ROCKLAND — A judge agreed to approve a $693,000 attachment on properties owned by a company and three of its members who are accused of defrauding an elderly couple.

The lawyer for the business denies the allegations and said the business and its members engaged in legitimate business transactions and the couple will be repaid.

Justice Bruce Mallonee approved the attachment on July 5 in Knox County court in a civil lawsuit filed the same day by Gerald and Marianne Lassell of Washington against SRB Homes LLC; Robert L. Milliken II and Robin S. Milliken of Union; and Branden L. Rubenstein of Jefferson. The three people are listed as registered members of SRB.

Mallonee approved the attachment without a hearing, saying in his decision that “there is a clear danger that the Defendants if notified in advance of attachment of property will remove it from the state or will conceal it or will otherwise make it unavailable to satisfy a judgment.”

He also said that, based on the information filed with the court, the Lassells will likely recover a judgment equal to or greater than the $693,000.

The attachment order was filed Aug. 2 in the registries of deeds in Knox, Lincoln, and Kennebec counties where the defendants own properties.


The lawsuit alleges that SRB had been flipping houses and borrowing money from the Lassells, both now 90 years old. The civil lawsuit claims the defendants took out 18 loans from the couple ranging in amounts from $6,500 to $80,000 beginning in 2015 but failed to repay many of them, adding up to $468,000 in unpaid principal and $225,000 in interest. The loans were taken out as late as 2019.

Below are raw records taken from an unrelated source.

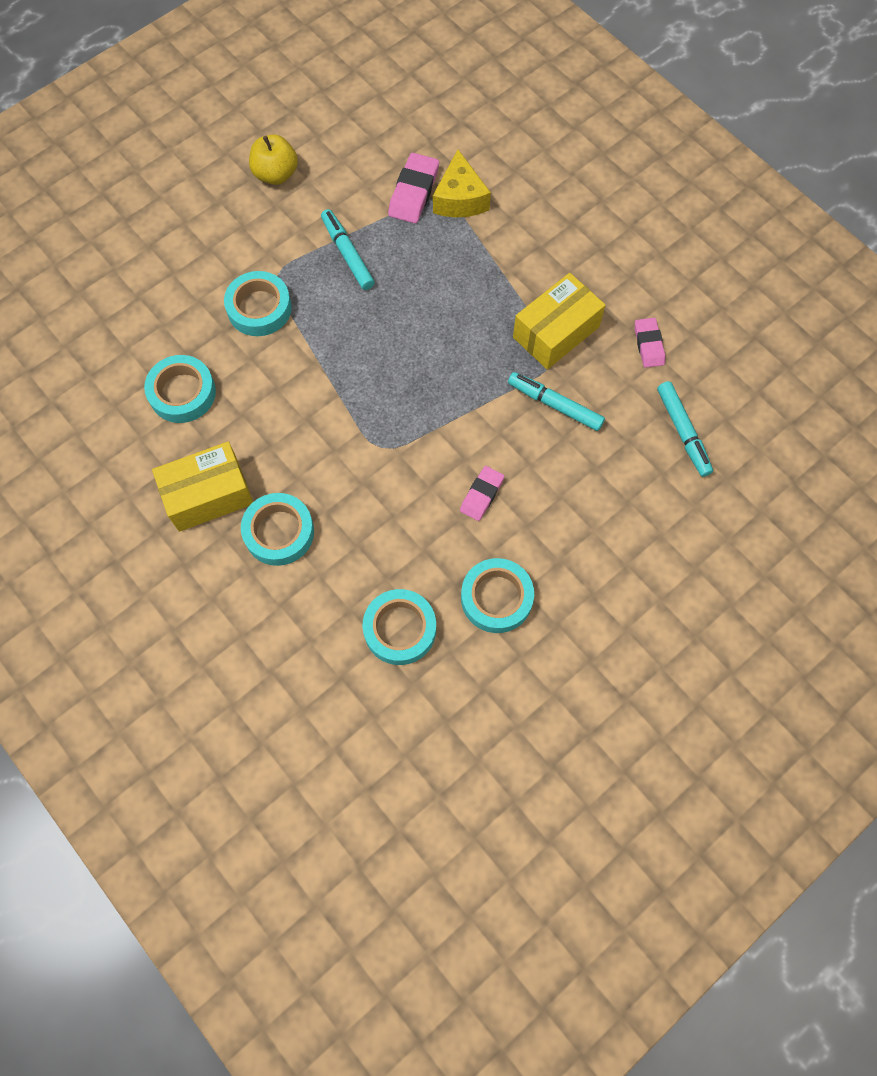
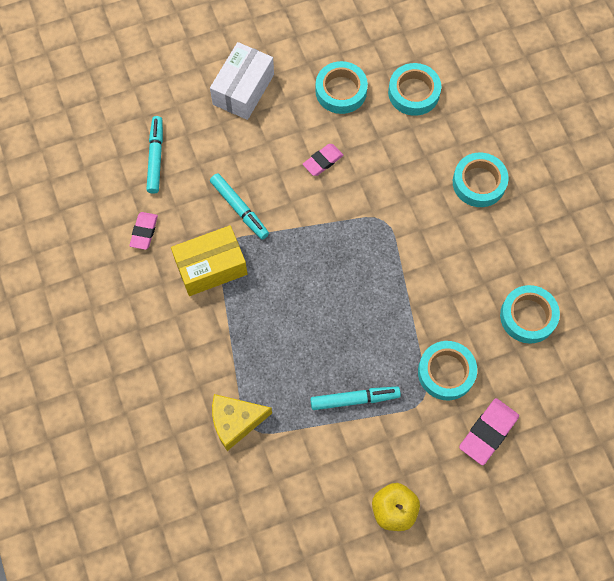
camera: 160 degrees left, 0 degrees up
(208, 495) = (525, 227): yellow box -> none
(347, 254) = (354, 399): turquoise marker -> turquoise marker turned 90 degrees counterclockwise
(414, 192) = (274, 444): pink eraser -> pink eraser (488, 432)
(460, 199) = (235, 422): yellow cheese -> yellow cheese turned 120 degrees counterclockwise
(622, 556) = (243, 89): none -> white box

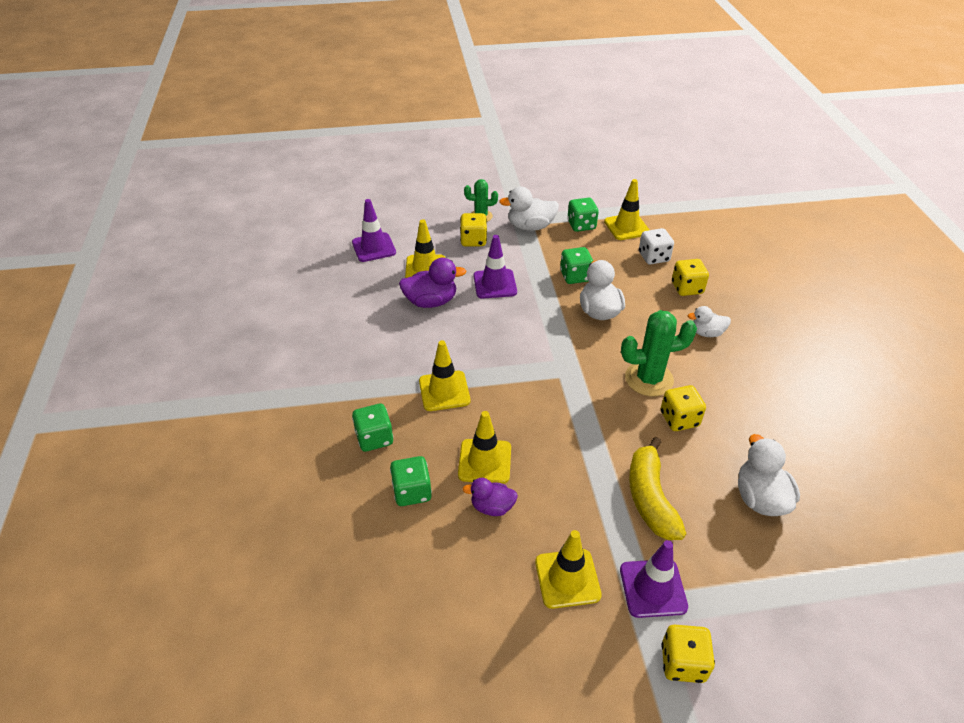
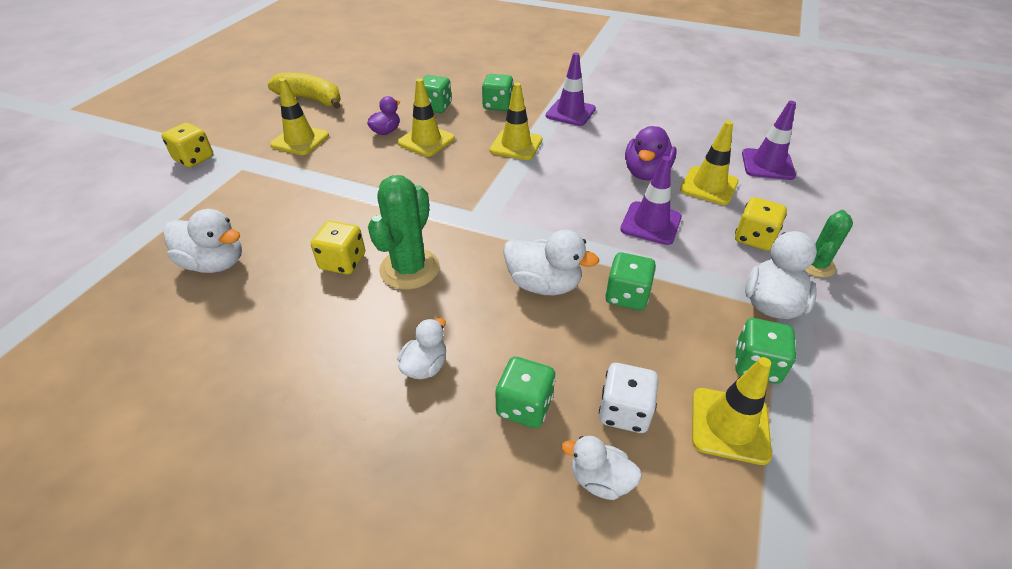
camera: 120 degrees right, 0 degrees up
(650, 498) = (299, 201): yellow banana -> yellow banana (311, 99)
(653, 588) = (245, 169): purple traffic cone -> purple traffic cone (570, 112)
(687, 288) = (524, 406): yellow dice -> green dice
(695, 255) = (600, 480): none -> white duck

SRB is listed in its annual report as being involved in real estate investing, buying, rehab, selling and leasing of real estate. The Lassells met Robin Milliken in 2015 after the couple posted an ad in Uncle Henry’s seeking assistance in renovating and selling the house of Gerald Lassells’ late parents.

The lawsuit makes frequent references to Robin Milliken and transactions with the Lassells on behalf of SRB. The other two defendants are only referenced as being managers of SRB.

The lawsuit states that SRB would acquire properties, and take out loans with verbal agreements with the Lassells to repay each of the loans within a year at 10 percent interest. In many of those cases, the loans were not repaid as agreed or were repaid at lesser amounts, according to the lawsuit.

The lawsuit contends the Lassells have loaned a sizeable portion of their life savings that the defendants had no intention of repaying.

“Robin Milliken repeatedly stopped by the Plaintiffs’ home, chatting with them in a friendly manner, offering to massage Mrs. Lassell’s feet, bringing small gifts such as groceries and premade dinners, and acting in such a way as grow Plaintiffs’ trust and affections,” the lawsuit states.


The suit further alleges that Robin Milliken touted herself as an advocate for victims in an unrelated legal case in Union in which a contractor, Malcolm Stewart, is accused of taking money from more than 50 customers in 2018-19 and either not doing the work or doing partial, shabby work. The Stewart case – both the civil and criminal – remains pending in court. The suit points out that Robin Milliken made statements to the media promoting herself as an advocate for the victims in that case.

“This self-promotion is, for lack of a better word, shameless. Mrs. Milliken has a demonstrable track record of going out of her way to seem publicly virtuous all while privately stealing from the Lassells,” the civil lawsuit filed by the Lassells claims.

The lawsuit further contends she tried to involve herself in the Lassells’ estate planning, indicating that the defendants had no intention of repaying the Lassells “while they live and breathe.” Instead, the lawsuit said the Lassells had been asked to assign the debt to their estate.

Attorney Steven Peterson, who represents the Millikens, said there was no fraud involved. Peterson said the Lassells had been lending money to the business to repair houses and then sell them at a profit. Many of those houses are still in the process of being upgraded before being sold.

“They will be paid in full,” he said.

Peterson maintained the Millikens had repeatedly asked to put the loan agreements in writing but the Lassells wouldn’t sign them.

“The Millikens hope to work together with them and make everyone whole,” he said.

The Lassells are represented by attorneys Stephen Smith and Carl Woock.

SRB and the defendants have not yet been formally served with the lawsuit and thus have not filed a formal response to the allegations in court.